Immortal – At the Heart of Winter

Année de parution : 1999
Pays d’origine : Norvège
Édition : CD, Osmose – 1999
Style : Black Metal (saupoudré de copeaux de Trash et de Heavy Metal)

Aaaaah, Immortal. Le « Kiss » de la scène Black Metal norvégienne. Du glam à foison, des accoutrements ridiculement géniaux réunissant tous les stéréotypes du Black (haches de guerre en plastique noir comprises), des vidéos-clips magnifiquement cheesy où l’on admire nos valeureux guerriers nordiques jouer en bedaine près d’un fjord avec des regards haineux OU encore : cette splendide photo où l’on voit Abbath avec la fly joliment ouverte :

J’aime Immortal pour leur sens du spectacle, leur côté « non prise de tête », leur ridicule assumé… mais j’aime aussi Immortal parce que malgré tout ça, en tant que musiciens et compositeurs, ce sont des BÊTES ! Quand vient le temps d’entrer dans le studio, nos bonhommes mettent de côté le « corpse paint » et deviennent des êtres totalement dédiés à leur art (bien que… l’image d’Immortal enregistrant un album complet AVEC leurs costumes complets me fait pas juste triper rien qu’un peu).

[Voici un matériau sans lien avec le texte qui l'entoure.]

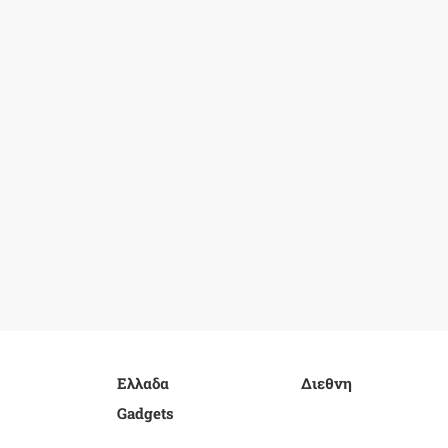
Ελλαδα
Διεθνη
Gadgets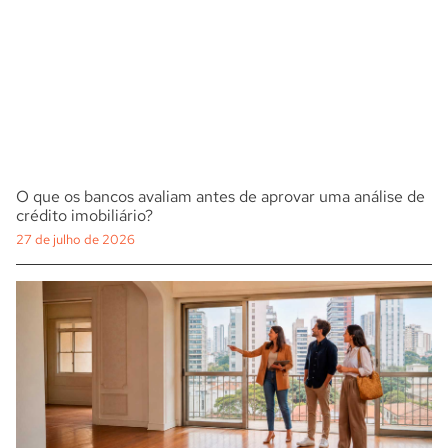
O que os bancos avaliam antes de aprovar uma análise de
crédito imobiliário?
27 de julho de 2026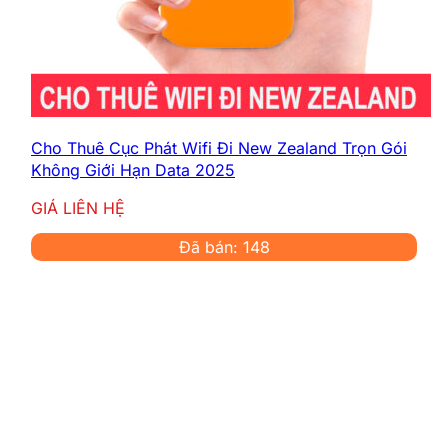
Cho Thuê Cục Phát Wifi Đi New Zealand Trọn Gói
Không Giới Hạn Data 2025
GIÁ LIÊN HỆ
Đã bán: 148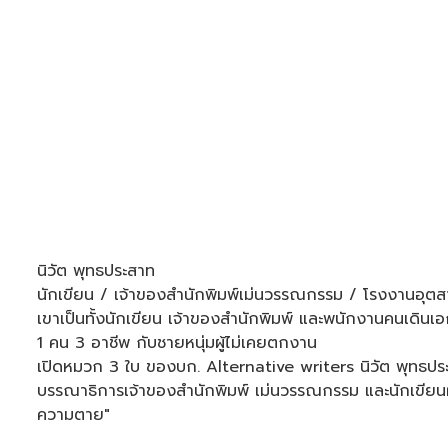
นิวัต พุทธประสาท
นักเขียน / เจ้าของสำนักพิมพ์เม่นวรรณกรรม / โรงงานอุต
เขาเป็นทั้งนักเขียน เจ้าของสำนักพิมพ์ และพนักงานคนเดิน
1 คน 3 อาชีพ กับชายหนุ่มผู้ไม่เคยตกงาน
เปิดหมวก 3 ใบ ของบก. Alternative writers นิวัต พุทธประ
บรรณาธิการเจ้าของสำนักพิมพ์ เม่นวรรณกรรม และนักเขียนผู้มี
ความตาย"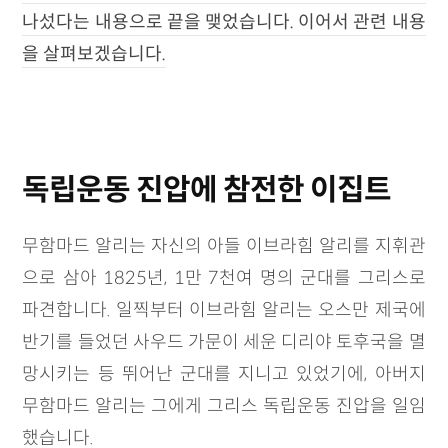
나섰다는 내용으로 끝을 맺었습니다. 이어서 관련 내용
을 살펴보겠습니다.
독립운동 진압에 참전한 이집트
무함마드 알리는 자신의 아들 이브라힘 알리를 지휘관
으로 삼아 1825년, 1만 7천여 명의 군대를 그리스로
파견합니다. 일찍부터 이브라힘 알리는 오스만 제국에
반기를 들었던 사우드 가문이 세운 디리야 토후국을 멸
망시키는 등 뛰어난 군대를 지니고 있었기에, 아버지
무함마드 알리는 그에게 그리스 독립운동 진압을 일임
했습니다.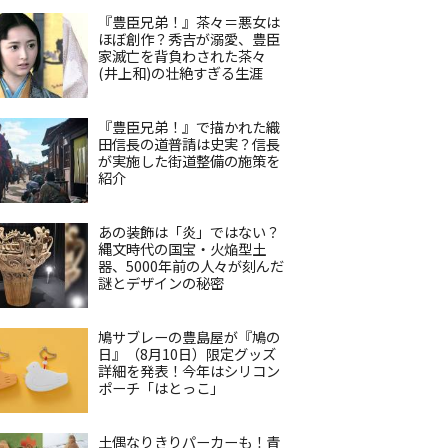
『豊臣兄弟！』茶々＝悪女は
ほぼ創作？秀吉が溺愛、豊臣
家滅亡を背負わされた茶々
(井上和)の壮絶すぎる生涯
『豊臣兄弟！』で描かれた織
田信長の道普請は史実？信長
が実施した街道整備の施策を
紹介
あの装飾は「炎」ではない？
縄文時代の国宝・火焔型土
器、5000年前の人々が刻んだ
謎とデザインの秘密
鳩サブレーの豊島屋が『鳩の
日』（8月10日）限定グッズ
詳細を発表！今年はシリコン
ポーチ「はとっこ」
土偶なりきりパーカーも！青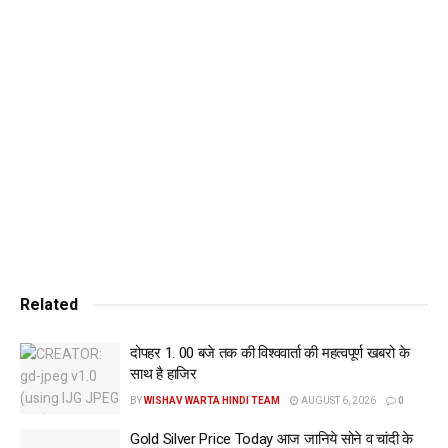
ताड़ासन का नियमित अभ्यास बहुत फायदेमंद है। इससे
जहां शरीर को ज्यादा ताकत मिलती है, वहीं संतुलन
बनाना भी आसान हो जाता है।
pic.twitter.com/C8hvZeIvEJ
— Narendra Modi (@narendramodi)
June
13, 2024
Related
दोपहर 1. 00 बजे तक की विश्ववार्ता की महत्वपूर्ण खबरो के
साथ है हाजिर
BY
WISHAV WARTA HINDI TEAM
AUGUST 6, 2026
0
Gold Silver Price Today आज जानिये सोने व चांदी के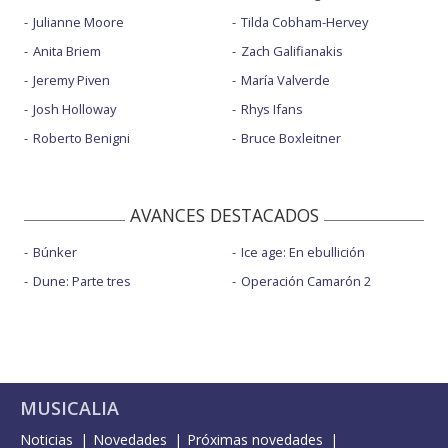
Julianne Moore
Tilda Cobham-Hervey
Anita Briem
Zach Galifianakis
Jeremy Piven
María Valverde
Josh Holloway
Rhys Ifans
Roberto Benigni
Bruce Boxleitner
AVANCES DESTACADOS
Búnker
Ice age: En ebullición
Dune: Parte tres
Operación Camarón 2
MUSICALIA
Noticias
Novedades
Próximas novedades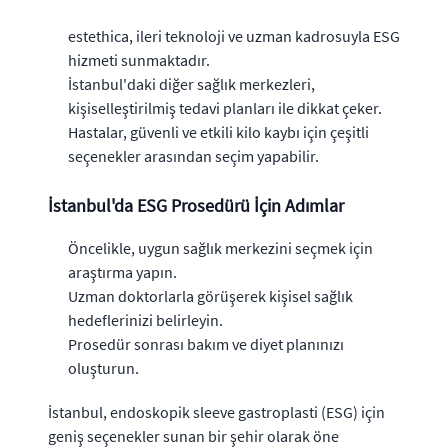
estethica, ileri teknoloji ve uzman kadrosuyla ESG
hizmeti sunmaktadır.
İstanbul'daki diğer sağlık merkezleri,
kişiselleştirilmiş tedavi planları ile dikkat çeker.
Hastalar, güvenli ve etkili kilo kaybı için çeşitli
seçenekler arasından seçim yapabilir.
İstanbul'da ESG Prosedürü İçin Adımlar
Öncelikle, uygun sağlık merkezini seçmek için
araştırma yapın.
Uzman doktorlarla görüşerek kişisel sağlık
hedeflerinizi belirleyin.
Prosedür sonrası bakım ve diyet planınızı
oluşturun.
İstanbul, endoskopik sleeve gastroplasti (ESG) için
geniş seçenekler sunan bir şehir olarak öne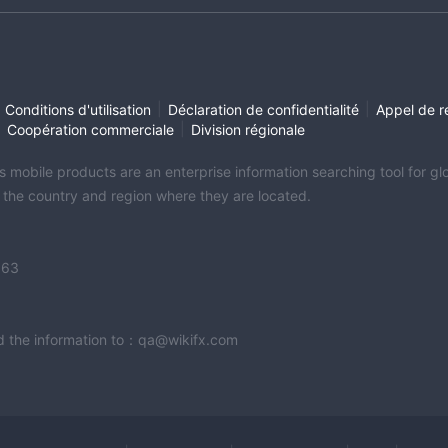
|
|
Conditions d'utilisation
Déclaration de confidentialité
Appel de r
|
|
Coopération commerciale
Division régionale
its mobile products are an enterprise information searching tool for 
f the country and region where they are located.
363
end the information to：qa@wikifx.com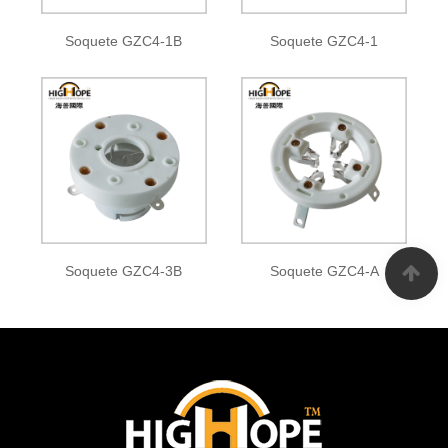
Soquete GZC4-1B
Soquete GZC4-1
Soquete GZC4-3B
Soquete GZC4-A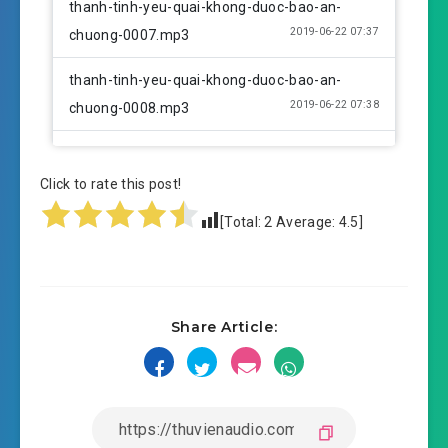
thanh-tinh-yeu-quai-khong-duoc-bao-an-
2019-06-22 07:37
chuong-0007.mp3
thanh-tinh-yeu-quai-khong-duoc-bao-an-
2019-06-22 07:38
chuong-0008.mp3
thanh-tinh-yeu-quai-khong-duoc-bao-an-
2019-06-22 07:38
chuong-0009.mp3
Click to rate this post!
[Total:
2
Average:
4.5
]
thanh-tinh-yeu-quai-khong-duoc-bao-an-
2019-06-22 07:38
chuong-0010.mp3
thanh-tinh-yeu-quai-khong-duoc-bao-an-
2019-06-22 07:39
Share Article:
chuong-0011.mp3
thanh-tinh-yeu-quai-khong-duoc-bao-an-
2019-06-22 07:39
chuong-0012.mp3
thanh-tinh-yeu-quai-khong-duoc-bao-an-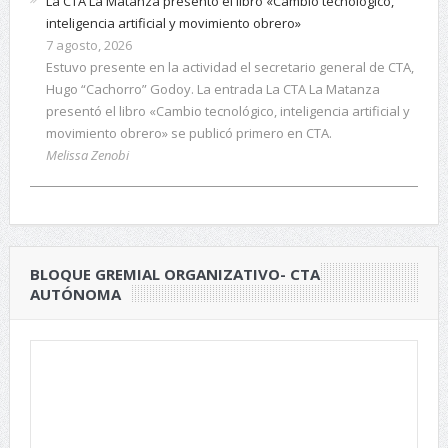
La CTA La Matanza presentó el libro «Cambio tecnológico,
inteligencia artificial y movimiento obrero»
7 agosto, 2026
Estuvo presente en la actividad el secretario general de CTA,
Hugo “Cachorro” Godoy. La entrada La CTA La Matanza
presentó el libro «Cambio tecnológico, inteligencia artificial y
movimiento obrero» se publicó primero en CTA.
Melissa Zenobi
BLOQUE GREMIAL ORGANIZATIVO- CTA
AUTÓNOMA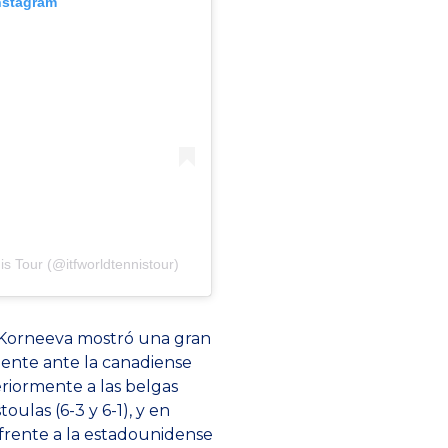
Instagram
s Tour (@itfworldtennistour)
 Korneeva mostró una gran
dente ante la canadiense
eriormente a las belgas
oulas (6-3 y 6-1), y en
 frente a la estadounidense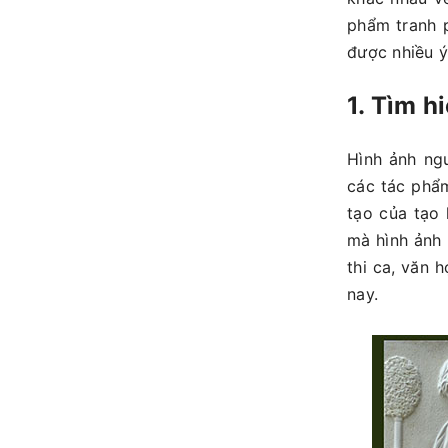
phẩm tranh p
được nhiều ý
1. Tìm h
Hình ảnh ng
các tác phẩm
tạo của tạo 
mà hình ảnh 
thi ca, văn 
nay.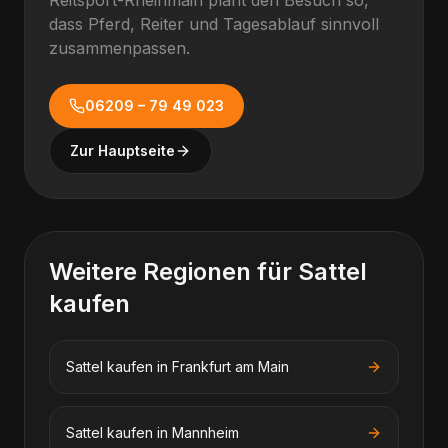
Reitsport-Rheinmain plant den Besuch so,
dass Pferd, Reiter und Tagesablauf sinnvoll
zusammenpassen.
06209 – 79 49 023
Zur Hauptseite
Weitere Regionen für
Sattel
kaufen
Sattel kaufen
in
Frankfurt am Main
Sattel kaufen
in
Mannheim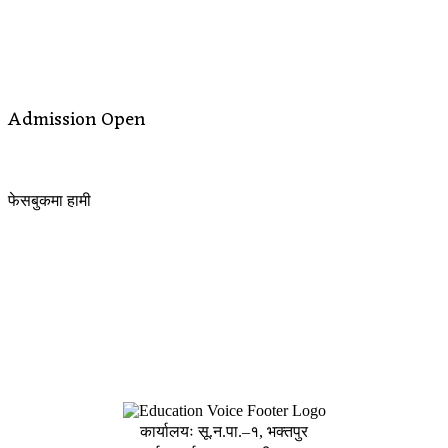
Admission Open
फेसबुकमा हामी
कार्यालयः सू.न.पा.–१, भक्तपुर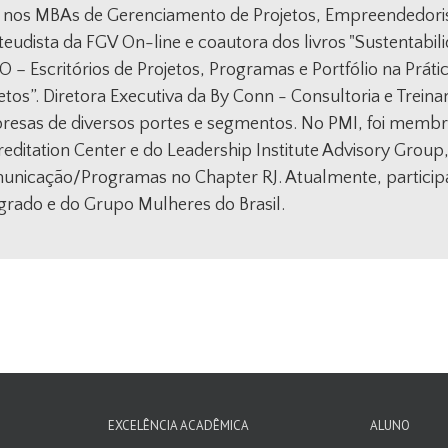
 nos MBAs de Gerenciamento de Projetos, Empreendedoris
eudista da FGV On-line e coautora dos livros "Sustentabili
 – Escritórios de Projetos, Programas e Portfólio na Prá
etos”. Diretora Executiva da By Conn - Consultoria e Tre
resas de diversos portes e segmentos. No PMI, foi membr
editation Center e do Leadership Institute Advisory Group
nicação/Programas no Chapter RJ. Atualmente, participa 
grado e do Grupo Mulheres do Brasil.
EXCELÊNCIA ACADÊMICA
ALUNO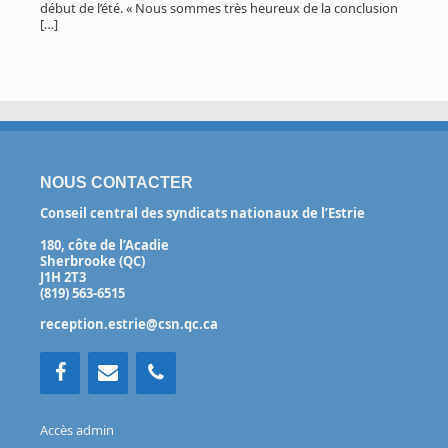
début de l’été. « Nous sommes très heureux de la conclusion
[…]
NOUS CONTACTER
Conseil central des syndicats nationaux de l’Estrie
180, côte de l’Acadie
Sherbrooke (QC)
J1H 2T3
(819) 563-6515
reception.estrie@csn.qc.ca
Accès admin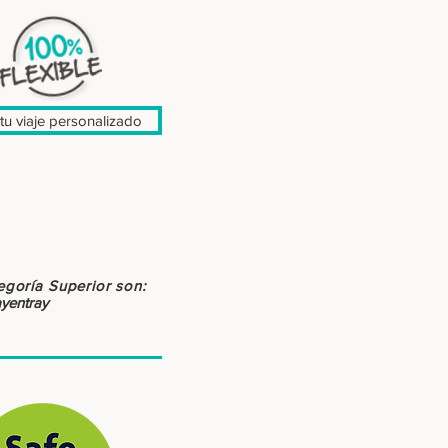
tu viaje personalizado
egoría
Superior son:
yentray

Le groupe a pondu bon nombre de très bons albums. Comme premier album critiqué en ce pages, j’ai hésité entre celui-ci, « Pure Holocaust » (qui est à mon avis le chef d’oeuvre de leur première phase purement Black Metal) et « Sons of Northern Darkness » (leur album d’adieu avant un break de 7-8 ans, qui exploite encore plus leur tendance Heavy-Black). Mais bon, mon vote de confiance est allé à « At the Heart of Winter » car je trouve qu’il s’agit là de leur disque le plus épique et aussi un des plus travaillé et recherché au niveau des ambiances. En plus, regardez moi cette foutue pochette qu’on dirait tout droit sortie d’un livre dont vous êtes le héros. So much win.

Cet album marque aussi un tournant pour le groupe, qui perd son ancien guitariste/leader Demonaz en temps que musicien actif dû à une tendinite provoquée par une surdose de riffs. C’est le vocaliste Abbath (anciennement batteur mais guitariste  émérite aussi à ses heures) qui prend sa place en temps que guitariste principal. Le son du groupe change alors énormément. Alors où avant, Immortal n’était qu’avalanche de riffs ultra rapides et de blast beats jusqu’à plus soif, ils évoluent maintenant dans un style parfois plus posé, à travers des compositions longues et intrigantes où s’alternent des passages rapides et d’autres plus lents et contemplatifs. On sent aussi le spectre du Trash et du Heavy Metal par ci par là.

Certains regretteront aussi la production des albums d’antan (plus « crue »). Ici, tout est aussi hyper léché. Perso, je me répète mais j’aime autant les 2 univers sonores du groupe.

Bref, voilà là un album parfait à s’enfiler avant d’aller courir à demi-nu sur des collines enneigées, le visage grimé de maquillage, attaquant skieurs et krazy-karpetters avec une épée en mousse. Good times.